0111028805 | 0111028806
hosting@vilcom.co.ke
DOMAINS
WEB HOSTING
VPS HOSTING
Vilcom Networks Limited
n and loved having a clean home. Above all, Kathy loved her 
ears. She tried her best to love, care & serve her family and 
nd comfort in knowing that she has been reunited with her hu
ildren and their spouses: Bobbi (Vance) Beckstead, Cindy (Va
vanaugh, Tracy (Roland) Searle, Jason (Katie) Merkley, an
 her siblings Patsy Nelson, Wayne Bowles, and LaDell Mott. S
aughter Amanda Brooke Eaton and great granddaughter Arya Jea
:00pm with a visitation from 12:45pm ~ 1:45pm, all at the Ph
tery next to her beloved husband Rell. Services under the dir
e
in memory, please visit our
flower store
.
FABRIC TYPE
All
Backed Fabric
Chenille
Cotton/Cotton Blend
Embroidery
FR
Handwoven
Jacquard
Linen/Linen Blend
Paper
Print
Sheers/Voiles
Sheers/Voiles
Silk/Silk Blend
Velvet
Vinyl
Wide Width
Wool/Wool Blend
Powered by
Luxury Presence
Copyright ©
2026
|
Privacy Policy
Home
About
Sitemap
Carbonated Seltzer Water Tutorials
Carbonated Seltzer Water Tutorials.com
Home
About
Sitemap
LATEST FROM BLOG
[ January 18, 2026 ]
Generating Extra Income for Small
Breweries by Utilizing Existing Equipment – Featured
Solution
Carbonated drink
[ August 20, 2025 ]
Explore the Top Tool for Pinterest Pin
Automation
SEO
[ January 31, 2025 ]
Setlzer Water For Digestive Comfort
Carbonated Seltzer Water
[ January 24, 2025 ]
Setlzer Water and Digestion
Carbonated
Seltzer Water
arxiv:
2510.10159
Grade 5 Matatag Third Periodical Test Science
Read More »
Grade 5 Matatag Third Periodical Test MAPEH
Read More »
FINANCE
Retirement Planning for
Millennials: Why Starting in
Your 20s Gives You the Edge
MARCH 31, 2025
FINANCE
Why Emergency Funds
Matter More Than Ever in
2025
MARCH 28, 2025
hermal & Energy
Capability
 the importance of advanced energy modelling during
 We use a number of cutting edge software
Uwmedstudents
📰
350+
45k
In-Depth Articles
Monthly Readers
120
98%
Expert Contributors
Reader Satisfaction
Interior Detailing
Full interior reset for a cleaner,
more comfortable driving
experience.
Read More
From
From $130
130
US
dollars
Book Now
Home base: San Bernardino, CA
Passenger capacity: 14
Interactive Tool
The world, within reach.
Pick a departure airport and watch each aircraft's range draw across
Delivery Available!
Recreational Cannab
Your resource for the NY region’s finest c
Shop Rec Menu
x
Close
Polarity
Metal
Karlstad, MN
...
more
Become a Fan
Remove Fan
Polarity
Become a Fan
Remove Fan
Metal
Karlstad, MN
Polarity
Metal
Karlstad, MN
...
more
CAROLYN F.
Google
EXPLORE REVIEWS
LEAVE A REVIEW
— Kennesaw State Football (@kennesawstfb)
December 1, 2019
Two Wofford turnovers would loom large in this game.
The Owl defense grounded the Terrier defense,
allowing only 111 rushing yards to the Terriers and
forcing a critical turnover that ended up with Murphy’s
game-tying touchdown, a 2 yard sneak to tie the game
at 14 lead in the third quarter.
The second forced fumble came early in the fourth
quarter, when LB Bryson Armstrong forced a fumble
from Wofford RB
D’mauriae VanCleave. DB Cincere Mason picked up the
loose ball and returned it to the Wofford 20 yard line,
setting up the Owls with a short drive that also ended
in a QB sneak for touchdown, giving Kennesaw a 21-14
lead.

+-------+

- **Try it**
Every line above from the line with "Breweries by Utilizing" to the line with "forcing a critical" is wanted, ends included; write them out exactly and add no other line.

- **Reply to the exercise**
Breweries by Utilizing Existing Equipment – Featured
Solution
Carbonated drink
[ August 20, 2025 ]
Explore the Top Tool for Pinterest Pin
Automation
SEO
[ January 31, 2025 ]
Setlzer Water For Digestive Comfort
Carbonated Seltzer Water
[ January 24, 2025 ]
Setlzer Water and Digestion
Carbonated
Seltzer Water
arxiv:
2510.10159
Grade 5 Matatag Third Periodical Test Science
Read More »
Grade 5 Matatag Third Periodical Test MAPEH
Read More »
FINANCE
Retirement Planning for
Millennials: Why Starting in
Your 20s Gives You the Edge
MARCH 31, 2025
FINANCE
Why Emergency Funds
Matter More Than Ever in
2025
MARCH 28, 2025
hermal & Energy
Capability
 the importance of advanced energy modelling during
 We use a number of cutting edge software
Uwmedstudents
📰
350+
45k
In-Depth Articles
Monthly Readers
120
98%
Expert Contributors
Reader Satisfaction
Interior Detailing
Full interior reset for a cleaner,
more comfortable driving
experience.
Read More
From
From $130
130
US
dollars
Book Now
Home base: San Bernardino, CA
Passenger capacity: 14
Interactive Tool
The world, within reach.
Pick a departure airport and watch each aircraft's range draw across
Delivery Available!
Recreational Cannab
Your resource for the NY region’s finest c
Shop Rec Menu
x
Close
Polarity
Metal
Karlstad, MN
...
more
Become a Fan
Remove Fan
Polarity
Become a Fan
Remove Fan
Metal
Karlstad, MN
Polarity
Metal
Karlstad, MN
...
more
CAROLYN F.
Google
EXPLORE REVIEWS
LEAVE A REVIEW
— Kennesaw State Football (@kennesawstfb)
December 1, 2019
Two Wofford turnovers would loom large in this game.
The Owl defense grounded the Terrier defense,
allowing only 111 rushing yards to the Terriers and
forcing a critical turnover that ended up with Murphy’s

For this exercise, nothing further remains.